● **Task**
Present the lines of the listing below as a numbered list, from its first line through the line that contains "り旗-0150017INは子供服やベビー服が安く買えることをアピー", with both of those lines included. Omit any blank lines.

*** Opening of Exercise inputs ***

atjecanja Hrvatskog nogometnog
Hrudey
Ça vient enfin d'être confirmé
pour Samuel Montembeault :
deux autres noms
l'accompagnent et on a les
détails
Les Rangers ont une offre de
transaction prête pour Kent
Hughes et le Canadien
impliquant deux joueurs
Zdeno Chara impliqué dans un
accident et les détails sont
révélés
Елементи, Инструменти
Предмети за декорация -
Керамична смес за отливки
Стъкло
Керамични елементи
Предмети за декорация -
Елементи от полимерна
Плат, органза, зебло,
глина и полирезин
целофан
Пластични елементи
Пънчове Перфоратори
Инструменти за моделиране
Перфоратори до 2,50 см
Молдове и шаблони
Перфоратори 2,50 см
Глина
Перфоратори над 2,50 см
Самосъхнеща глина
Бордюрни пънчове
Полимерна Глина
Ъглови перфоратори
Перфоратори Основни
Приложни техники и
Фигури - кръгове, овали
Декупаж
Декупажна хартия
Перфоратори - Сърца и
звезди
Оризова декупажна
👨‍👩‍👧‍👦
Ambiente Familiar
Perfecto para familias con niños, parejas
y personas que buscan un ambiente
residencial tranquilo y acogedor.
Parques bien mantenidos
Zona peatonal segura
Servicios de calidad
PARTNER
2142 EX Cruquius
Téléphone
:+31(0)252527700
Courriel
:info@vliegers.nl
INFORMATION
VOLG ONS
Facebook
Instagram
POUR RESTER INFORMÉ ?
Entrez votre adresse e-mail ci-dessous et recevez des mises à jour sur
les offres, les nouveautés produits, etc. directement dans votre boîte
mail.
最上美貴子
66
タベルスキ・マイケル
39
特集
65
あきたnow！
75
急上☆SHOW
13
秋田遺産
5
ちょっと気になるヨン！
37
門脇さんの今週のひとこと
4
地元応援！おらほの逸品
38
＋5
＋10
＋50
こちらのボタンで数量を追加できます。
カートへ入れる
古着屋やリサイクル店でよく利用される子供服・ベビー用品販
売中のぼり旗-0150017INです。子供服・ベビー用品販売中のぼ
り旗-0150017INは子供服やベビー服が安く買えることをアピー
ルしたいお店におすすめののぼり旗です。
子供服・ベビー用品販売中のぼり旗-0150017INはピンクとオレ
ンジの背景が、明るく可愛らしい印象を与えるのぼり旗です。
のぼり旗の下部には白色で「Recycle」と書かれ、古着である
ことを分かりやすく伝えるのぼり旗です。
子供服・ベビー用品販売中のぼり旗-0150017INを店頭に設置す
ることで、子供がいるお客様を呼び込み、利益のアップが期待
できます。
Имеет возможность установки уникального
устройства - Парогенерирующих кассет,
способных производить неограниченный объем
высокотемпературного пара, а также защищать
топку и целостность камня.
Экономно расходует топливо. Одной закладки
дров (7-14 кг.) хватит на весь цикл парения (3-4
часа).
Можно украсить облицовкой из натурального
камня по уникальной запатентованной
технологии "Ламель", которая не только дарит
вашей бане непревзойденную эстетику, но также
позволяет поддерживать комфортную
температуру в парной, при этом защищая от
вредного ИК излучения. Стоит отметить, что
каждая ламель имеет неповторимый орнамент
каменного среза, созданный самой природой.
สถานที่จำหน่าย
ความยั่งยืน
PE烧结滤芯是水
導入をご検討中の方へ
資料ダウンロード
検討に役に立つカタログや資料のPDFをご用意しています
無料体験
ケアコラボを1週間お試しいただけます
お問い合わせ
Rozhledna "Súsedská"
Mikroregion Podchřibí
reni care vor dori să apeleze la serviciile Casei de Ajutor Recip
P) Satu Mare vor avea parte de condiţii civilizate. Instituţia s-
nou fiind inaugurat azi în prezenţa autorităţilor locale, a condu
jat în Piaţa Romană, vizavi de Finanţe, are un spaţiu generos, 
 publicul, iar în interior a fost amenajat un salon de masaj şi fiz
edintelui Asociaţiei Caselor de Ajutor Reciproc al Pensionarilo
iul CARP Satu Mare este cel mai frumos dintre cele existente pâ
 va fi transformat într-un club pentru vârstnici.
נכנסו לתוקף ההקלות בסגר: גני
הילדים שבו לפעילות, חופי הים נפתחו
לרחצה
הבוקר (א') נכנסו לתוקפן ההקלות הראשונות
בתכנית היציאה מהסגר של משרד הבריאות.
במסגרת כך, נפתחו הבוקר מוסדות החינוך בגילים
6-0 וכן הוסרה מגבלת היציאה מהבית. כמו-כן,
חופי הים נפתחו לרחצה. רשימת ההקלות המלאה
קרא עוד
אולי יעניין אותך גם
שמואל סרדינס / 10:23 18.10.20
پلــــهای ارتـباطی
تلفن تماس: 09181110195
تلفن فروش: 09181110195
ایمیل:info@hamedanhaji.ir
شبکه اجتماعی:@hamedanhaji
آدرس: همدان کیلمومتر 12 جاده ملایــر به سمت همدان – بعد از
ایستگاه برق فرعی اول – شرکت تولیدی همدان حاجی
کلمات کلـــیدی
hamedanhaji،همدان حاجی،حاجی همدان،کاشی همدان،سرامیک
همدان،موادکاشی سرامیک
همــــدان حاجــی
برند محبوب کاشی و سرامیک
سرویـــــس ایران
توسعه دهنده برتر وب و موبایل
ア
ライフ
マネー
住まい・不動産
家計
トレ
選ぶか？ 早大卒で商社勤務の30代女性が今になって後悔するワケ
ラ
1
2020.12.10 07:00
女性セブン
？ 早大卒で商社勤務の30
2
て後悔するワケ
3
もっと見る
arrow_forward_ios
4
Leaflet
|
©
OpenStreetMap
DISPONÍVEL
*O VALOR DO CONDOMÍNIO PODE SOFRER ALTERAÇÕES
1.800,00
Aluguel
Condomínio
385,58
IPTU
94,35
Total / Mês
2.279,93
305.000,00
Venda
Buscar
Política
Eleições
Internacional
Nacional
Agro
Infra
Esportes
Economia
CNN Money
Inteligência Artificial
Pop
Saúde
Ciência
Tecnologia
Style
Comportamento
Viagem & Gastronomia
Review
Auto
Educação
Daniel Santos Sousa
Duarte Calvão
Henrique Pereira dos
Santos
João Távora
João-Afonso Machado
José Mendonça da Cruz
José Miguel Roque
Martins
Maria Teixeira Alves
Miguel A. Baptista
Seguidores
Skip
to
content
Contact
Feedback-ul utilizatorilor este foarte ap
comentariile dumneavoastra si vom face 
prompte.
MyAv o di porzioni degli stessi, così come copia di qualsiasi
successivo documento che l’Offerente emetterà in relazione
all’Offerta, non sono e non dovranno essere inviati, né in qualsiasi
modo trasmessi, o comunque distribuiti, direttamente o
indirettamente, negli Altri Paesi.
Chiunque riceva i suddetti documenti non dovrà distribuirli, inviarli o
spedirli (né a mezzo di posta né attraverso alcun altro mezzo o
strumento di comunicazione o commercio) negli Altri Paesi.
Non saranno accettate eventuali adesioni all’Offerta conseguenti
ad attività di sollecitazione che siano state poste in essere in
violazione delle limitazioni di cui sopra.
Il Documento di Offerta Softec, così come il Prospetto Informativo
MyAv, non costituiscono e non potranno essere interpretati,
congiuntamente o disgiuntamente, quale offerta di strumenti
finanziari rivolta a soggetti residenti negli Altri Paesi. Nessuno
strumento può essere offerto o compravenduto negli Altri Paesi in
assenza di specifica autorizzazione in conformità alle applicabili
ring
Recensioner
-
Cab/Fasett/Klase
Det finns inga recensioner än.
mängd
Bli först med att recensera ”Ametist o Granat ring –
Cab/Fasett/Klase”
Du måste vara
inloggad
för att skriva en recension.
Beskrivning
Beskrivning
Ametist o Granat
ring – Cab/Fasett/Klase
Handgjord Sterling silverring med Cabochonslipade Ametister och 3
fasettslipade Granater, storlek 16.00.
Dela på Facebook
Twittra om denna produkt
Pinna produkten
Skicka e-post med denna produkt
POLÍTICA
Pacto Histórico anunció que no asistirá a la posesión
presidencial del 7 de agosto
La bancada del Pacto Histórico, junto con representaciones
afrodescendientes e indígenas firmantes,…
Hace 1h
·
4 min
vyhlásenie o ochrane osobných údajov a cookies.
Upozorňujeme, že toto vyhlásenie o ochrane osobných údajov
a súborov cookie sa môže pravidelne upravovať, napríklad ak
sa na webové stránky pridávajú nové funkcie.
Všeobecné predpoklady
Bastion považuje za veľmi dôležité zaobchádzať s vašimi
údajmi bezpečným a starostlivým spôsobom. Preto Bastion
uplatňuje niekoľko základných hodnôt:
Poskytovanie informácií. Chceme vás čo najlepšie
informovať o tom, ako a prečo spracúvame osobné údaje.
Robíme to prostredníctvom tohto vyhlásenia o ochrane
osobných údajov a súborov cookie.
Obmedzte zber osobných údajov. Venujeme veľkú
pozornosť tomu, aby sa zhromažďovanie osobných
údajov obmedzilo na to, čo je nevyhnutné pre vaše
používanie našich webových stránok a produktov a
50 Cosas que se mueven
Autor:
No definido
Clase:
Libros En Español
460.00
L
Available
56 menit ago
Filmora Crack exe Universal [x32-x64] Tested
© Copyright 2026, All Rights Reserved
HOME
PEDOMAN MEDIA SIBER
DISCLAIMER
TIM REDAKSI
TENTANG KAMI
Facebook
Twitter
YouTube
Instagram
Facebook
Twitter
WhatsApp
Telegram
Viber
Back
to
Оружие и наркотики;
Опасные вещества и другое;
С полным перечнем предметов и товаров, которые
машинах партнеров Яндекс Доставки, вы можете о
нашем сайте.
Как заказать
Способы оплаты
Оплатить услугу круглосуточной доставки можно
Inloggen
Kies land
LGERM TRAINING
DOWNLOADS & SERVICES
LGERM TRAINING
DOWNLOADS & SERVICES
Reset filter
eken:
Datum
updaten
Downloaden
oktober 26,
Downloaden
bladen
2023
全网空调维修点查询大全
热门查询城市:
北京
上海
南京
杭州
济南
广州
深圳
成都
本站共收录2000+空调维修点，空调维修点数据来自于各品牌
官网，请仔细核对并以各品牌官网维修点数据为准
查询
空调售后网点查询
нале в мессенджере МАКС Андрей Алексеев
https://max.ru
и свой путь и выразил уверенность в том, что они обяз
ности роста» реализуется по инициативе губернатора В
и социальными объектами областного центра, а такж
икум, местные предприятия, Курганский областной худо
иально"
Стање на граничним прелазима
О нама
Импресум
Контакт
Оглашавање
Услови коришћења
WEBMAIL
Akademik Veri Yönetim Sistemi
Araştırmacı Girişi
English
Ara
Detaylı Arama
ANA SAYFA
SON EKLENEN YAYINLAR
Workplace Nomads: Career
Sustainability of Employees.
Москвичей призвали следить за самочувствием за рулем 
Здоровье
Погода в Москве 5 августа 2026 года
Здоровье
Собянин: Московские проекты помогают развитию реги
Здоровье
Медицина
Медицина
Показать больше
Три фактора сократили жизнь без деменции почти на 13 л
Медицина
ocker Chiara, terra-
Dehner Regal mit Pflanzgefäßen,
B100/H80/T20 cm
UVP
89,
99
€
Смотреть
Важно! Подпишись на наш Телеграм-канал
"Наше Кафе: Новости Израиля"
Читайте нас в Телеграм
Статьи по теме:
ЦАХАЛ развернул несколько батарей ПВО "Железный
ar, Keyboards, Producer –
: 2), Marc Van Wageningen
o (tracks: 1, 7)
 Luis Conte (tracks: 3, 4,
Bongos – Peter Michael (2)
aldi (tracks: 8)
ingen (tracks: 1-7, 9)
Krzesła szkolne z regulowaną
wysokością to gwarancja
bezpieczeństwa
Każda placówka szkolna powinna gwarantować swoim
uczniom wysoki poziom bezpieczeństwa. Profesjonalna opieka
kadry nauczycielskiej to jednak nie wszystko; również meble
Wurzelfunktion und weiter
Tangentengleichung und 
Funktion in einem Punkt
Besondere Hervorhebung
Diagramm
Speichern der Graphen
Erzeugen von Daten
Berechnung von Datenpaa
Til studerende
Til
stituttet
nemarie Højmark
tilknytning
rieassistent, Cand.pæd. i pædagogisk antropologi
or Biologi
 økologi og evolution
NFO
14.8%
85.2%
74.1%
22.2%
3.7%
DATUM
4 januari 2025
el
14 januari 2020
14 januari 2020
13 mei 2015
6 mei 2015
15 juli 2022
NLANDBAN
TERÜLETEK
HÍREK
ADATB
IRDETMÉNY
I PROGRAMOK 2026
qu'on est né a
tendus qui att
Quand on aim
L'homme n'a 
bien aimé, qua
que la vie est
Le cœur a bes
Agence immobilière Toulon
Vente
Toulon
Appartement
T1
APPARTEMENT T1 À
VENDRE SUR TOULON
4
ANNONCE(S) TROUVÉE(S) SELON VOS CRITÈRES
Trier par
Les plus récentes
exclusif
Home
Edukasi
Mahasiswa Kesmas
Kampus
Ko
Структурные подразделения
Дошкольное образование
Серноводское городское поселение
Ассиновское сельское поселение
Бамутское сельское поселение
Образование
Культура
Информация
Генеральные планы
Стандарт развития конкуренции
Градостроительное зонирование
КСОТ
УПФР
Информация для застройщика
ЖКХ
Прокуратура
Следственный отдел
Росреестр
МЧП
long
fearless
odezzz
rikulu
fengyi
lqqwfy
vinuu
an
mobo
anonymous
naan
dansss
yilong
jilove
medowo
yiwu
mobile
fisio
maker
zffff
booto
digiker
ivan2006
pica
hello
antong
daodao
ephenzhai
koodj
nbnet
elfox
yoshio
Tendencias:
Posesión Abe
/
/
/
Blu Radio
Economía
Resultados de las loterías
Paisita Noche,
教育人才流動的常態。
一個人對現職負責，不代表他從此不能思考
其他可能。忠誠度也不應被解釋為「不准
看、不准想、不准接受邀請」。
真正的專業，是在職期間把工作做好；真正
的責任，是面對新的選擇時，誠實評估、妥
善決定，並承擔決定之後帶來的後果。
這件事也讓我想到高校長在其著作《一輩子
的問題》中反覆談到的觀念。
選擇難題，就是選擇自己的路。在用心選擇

*** Close of Exercise inputs ***

● **Answer**
1. atjecanja Hrvatskog nogometnog
2. Hrudey
3. Ça vient enfin d'être confirmé
4. pour Samuel Montembeault :
5. deux autres noms
6. l'accompagnent et on a les
7. détails
8. Les Rangers ont une offre de
9. transaction prête pour Kent
10. Hughes et le Canadien
11. impliquant deux joueurs
12. Zdeno Chara impliqué dans un
13. accident et les détails sont
14. révélés
15. Елементи, Инструменти
16. Предмети за декорация -
17. Керамична смес за отливки
18. Стъкло
19. Керамични елементи
20. Предмети за декорация -
21. Елементи от полимерна
22. Плат, органза, зебло,
23. глина и полирезин
24. целофан
25. Пластични елементи
26. Пънчове Перфоратори
27. Инструменти за моделиране
28. Перфоратори до 2,50 см
29. Молдове и шаблони
30. Перфоратори 2,50 см
31. Глина
32. Перфоратори над 2,50 см
33. Самосъхнеща глина
34. Бордюрни пънчове
35. Полимерна Глина
36. Ъглови перфоратори
37. Перфоратори Основни
38. Приложни техники и
39. Фигури - кръгове, овали
40. Декупаж
41. Декупажна хартия
42. Перфоратори - Сърца и
43. звезди
44. Оризова декупажна
45. 👨‍👩‍👧‍👦
46. Ambiente Familiar
47. Perfecto para familias con niños, parejas
48. y personas que buscan un ambiente
49. residencial tranquilo y acogedor.
50. Parques bien mantenidos
51. Zona peatonal segura
52. Servicios de calidad
53. PARTNER
54. 2142 EX Cruquius
55. Téléphone
56. :+31(0)252527700
57. Courriel
58. :info@vliegers.nl
59. INFORMATION
60. VOLG ONS
61. Facebook
62. Instagram
63. POUR RESTER INFORMÉ ?
64. Entrez votre adresse e-mail ci-dessous et recevez des mises à jour sur
65. les offres, les nouveautés produits, etc. directement dans votre boîte
66. mail.
67. 最上美貴子
68. 66
69. タベルスキ・マイケル
70. 39
71. 特集
72. 65
73. あきたnow！
74. 75
75. 急上☆SHOW
76. 13
77. 秋田遺産
78. 5
79. ちょっと気になるヨン！
80. 37
81. 門脇さんの今週のひとこと
82. 4
83. 地元応援！おらほの逸品
84. 38
85. ＋5
86. ＋10
87. ＋50
88. こちらのボタンで数量を追加できます。
89. カートへ入れる
90. 古着屋やリサイクル店でよく利用される子供服・ベビー用品販
91. 売中のぼり旗-0150017INです。子供服・ベビー用品販売中のぼ
92. り旗-0150017INは子供服やベビー服が安く買えることをアピー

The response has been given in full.